Finding a seat at the Cap roadshow meeting at the Thainstone Centre on Tuesday was as difficult as trying to make sense of the government’s attempt to implement Cap reform in Scotland.
More than 500 farmers crammed into one of ANM’s sales rings in the hope of finding that Eureka moment for the new Cap. Yet I’m sure most, myself included, came away with more unanswered questions than they arrived with and a feeling of frustration at the sheer complexity of the new system.
Phrases like “our estimates suggest”, “we are still awaiting clarity on that” and “the rules are yet to be defined” were batted around throughout the two-hour meeting.
With the basis of the historic element of the new payments systems up in the air – European officials are questioning the government’s so-called 2013/15 rule – and a lack of detail surrounding the eligibility rules for the National Reserve, which are yet to be sent to the EU for approval, it is no wonder farmers are looking more grumpy than usual.
And for those expecting a gentle move from historic to area-based payments, the prospect of a near 50% drop to the historic element of their payment from year one will come as a shock.
Facing Farm Minister Richard Lochhead at the AgriScot event in Edinburgh on Wednesday, NFU Scotland president Nigel Miller said farmers in Moray could see their subsidy cut by as much as 30% next year.

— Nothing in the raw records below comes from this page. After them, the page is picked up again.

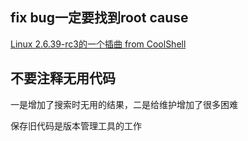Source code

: ## fix bug一定要找到root cause

[Linux 2.6.39-rc3的一个插曲 from CoolShell](http://coolshell.cn/articles/4576.html)

## 不要注释无用代码

一是增加了搜索时无用的结果，二是给维护增加了很多困难

保存旧代码是版本管理工具的工作


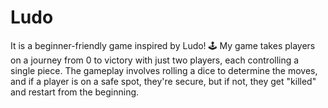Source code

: # Ludo

It is a beginner-friendly game inspired by Ludo! 🕹️ My game takes players on a journey from 0 to victory with just two players, each controlling a single piece. The gameplay involves rolling a dice to determine the moves, and if a player is on a safe spot, they're secure, but if not, they get "killed" and restart from the beginning.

In a hard-hitting attack on the minister and his team, Mr Miller said an example of this initial drop in payments could see someone with a £319 (400 euros) per hectare payment in 2013 receive only £180 (225 euros) per hectare in 2015.
The current level of uncertainty and lack of detail surrounding the new system doesn’t bode well for Scottish agriculture.
If I was running a farm business and reliant on subsidy support to make ends meet I’d be speaking with my bank to ensure plans were in place for delayed payments next year.